Whoopi Goldberg in The Stand.
WHERE TO WATCH:
WHAT IT’S ABOUT:
After a man-made virus called Captain Trips wipes 99% of mankind off the face of the planet, a small group of survivors in the American heartland are left to pick up the pieces and build a new civilisation. Even with most of humanity dead, the final remnants of humanity are once again divided, but this time by far more than just political squabbling. With loyalties divided between the saintly Mother Abagail Freemantle (Whoopi Goldberg) on one side and the devilish – perhaps literally – Randall Flagg (Alexander Skarsgard) on the other, what’s left of humanity are drawn into a supernatural battle between good and evil with the final fate of humanity hanging in the balance. Based on the acclaimed best-selling epic novel by Stephen King.
WHAT WE THOUGHT:
Aside from the sprawling, multi-volume Dark Tower series, The Stand is the Stephen King work most demanding a TV or film adaptation but is also perhaps the toughest one to adapt. King is not exactly known for the brevity of his novels, but even by his standard, The Stand – especially in the expanded form that has been the default version of the novel for decades – is a long freaking book. Something in the order of 1200 pages long.
It’s also a novel that is divided into three distinct sections, features dozens of main characters, as well as numerous sub-plots and sub-genres before it reaches its apocalyptic climax. And, oh yes, before The Dark Tower took its crown as the meta-textual work that lay at the centre of the “King Universe” and connected dozens of his other stories and novels, The Stand held this position proudly for years.
This HBO miniseries is not the first Stand adaptation by any means and, no doubt, it certainly won’t be the last, but assuming that no adaptation can adequately capture the grandeur of the original novel – not unless they give it the full-on “Peter Jackson’s Lord of the Rings” treatment – how does it fare at doing justice to so beloved a novel?
Well, with the understanding that I’m basing this review only on the first four episodes and that, though I read (and loved) the book, I only read it once many years ago and haven’t seen any of the other adaptations, it fares… well, fairly. In terms of King adaptations, it’s certainly not the awful Dark Tower adaptation, but it ain’t Stand By Me or the Shawshank Redemption either.
However, what really hurts is just how close it comes to being in the rarefied air of the upper-echelons of King adaptations.

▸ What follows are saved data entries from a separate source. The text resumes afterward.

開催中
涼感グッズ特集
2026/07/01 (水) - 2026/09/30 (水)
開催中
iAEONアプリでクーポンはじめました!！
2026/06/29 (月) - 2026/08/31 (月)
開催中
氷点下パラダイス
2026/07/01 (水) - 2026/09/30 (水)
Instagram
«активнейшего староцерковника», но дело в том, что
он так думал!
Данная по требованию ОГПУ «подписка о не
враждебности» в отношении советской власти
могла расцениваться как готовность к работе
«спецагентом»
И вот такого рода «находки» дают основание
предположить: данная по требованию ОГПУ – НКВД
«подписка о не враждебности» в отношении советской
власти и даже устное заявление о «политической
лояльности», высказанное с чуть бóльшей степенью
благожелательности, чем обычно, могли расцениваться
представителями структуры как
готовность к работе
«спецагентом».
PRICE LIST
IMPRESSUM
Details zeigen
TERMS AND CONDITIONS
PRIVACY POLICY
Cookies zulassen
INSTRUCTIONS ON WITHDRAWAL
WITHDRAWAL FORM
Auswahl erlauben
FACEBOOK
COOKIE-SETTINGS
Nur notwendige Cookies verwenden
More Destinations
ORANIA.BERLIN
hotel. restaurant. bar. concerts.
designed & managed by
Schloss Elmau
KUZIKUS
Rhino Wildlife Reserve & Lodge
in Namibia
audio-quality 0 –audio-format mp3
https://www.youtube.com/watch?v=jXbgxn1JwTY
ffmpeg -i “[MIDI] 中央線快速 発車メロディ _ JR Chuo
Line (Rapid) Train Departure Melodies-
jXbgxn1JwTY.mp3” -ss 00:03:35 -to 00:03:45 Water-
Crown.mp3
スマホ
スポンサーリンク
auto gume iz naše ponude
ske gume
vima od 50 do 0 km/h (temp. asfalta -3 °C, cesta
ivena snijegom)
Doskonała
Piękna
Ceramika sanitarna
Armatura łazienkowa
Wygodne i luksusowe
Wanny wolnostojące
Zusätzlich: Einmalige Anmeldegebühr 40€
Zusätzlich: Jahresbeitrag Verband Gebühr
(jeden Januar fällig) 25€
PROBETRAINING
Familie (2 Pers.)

As you might expect from an HBO production helmed by Josh Boone (The Fault in Our Stars) and Benjamin Cavell (Justified, Homeland) and featuring a ludicrously starry A-list cast, it’s a really beautifully assembled, well-acted, solidly written and unquestionably cinematic slice of premium television that also happens to be based on an absolute corker of a novel. It’s just a pity that this is all undone by one of the most perplexing creative decisions I’ve come across in quite some time.
The Stand, the novel, is perhaps best known for two things: 1) a very large cast of mostly memorable characters and b) a real sense of storytelling momentum that makes even the side adventures and digressions feel like they’re part of a cohesive whole and, most crucially, makes the 1200 pages fly by with really very little effort.
With a lengthy but still limited ten-episode order, Boone and Cavell decided that rather than following the novel and telling the story in a linear fashion, allowing both the plot and the characters to reveal themselves organically along the way, they decided to pull a Lost and tell the story by constantly flashing between past (basically “Book 1” of the novel) and present (“Books” 2 and 3) with each episode coming from the point of view of specific characters. The result is an unmitigated disaster.
Yes, the novel switches perspective frequently, but that is something that long-form novels are particularly adept at doing, but by taking this approach in its adaptation, the entire structure of the story falls apart, leaving a terribly paced, bitty and unengaging mess in its place. It’s still The Stand, and it’s still basically well-made, so I will probably see it through to the end, but it only just earns its three-star rating, and I came very, very close to giving up on it after the second episode when, in an extended HBO-adaptation-only sequence, one of our heroes spends like seventeen real-time days mucking about in the sewers to no particular end.
Fortunately, the other three episodes didn’t have anything quite so unnecessary, misjudged and dull, but this general sense of “you have eight-plus hours to tell this huge story, please get a bloody move on!” permeates all four of the opening episodes.
And that is the biggest problem with this laborious non-linear approach: it saps so much of the momentum out of the story as, whether in the “past” or “present”, we are constantly snapped away from the action just as something really interesting happens. Say what you will about Stephen King, but the dude knows how to spin a great yarn, so it baffles the mind that in what is probably a desperate attempt at “Premium TV” relevance, Boone and Cavell jettison the classic, unfussy storytelling for something flashier and more complex but infinitely less compelling. Especially when damn near every other aspect of their adaptation is so on-point.
Should you spend hours of your life on something this flawed, then, and something this frustrating? If you’ve already read the classic novel, then, yeah, there’s enough here to keep you going. Maybe wait until a fan edit comes along that resequences the whole thing back into the same form of King’s original vision, though. Sure, it’s only a matter of time?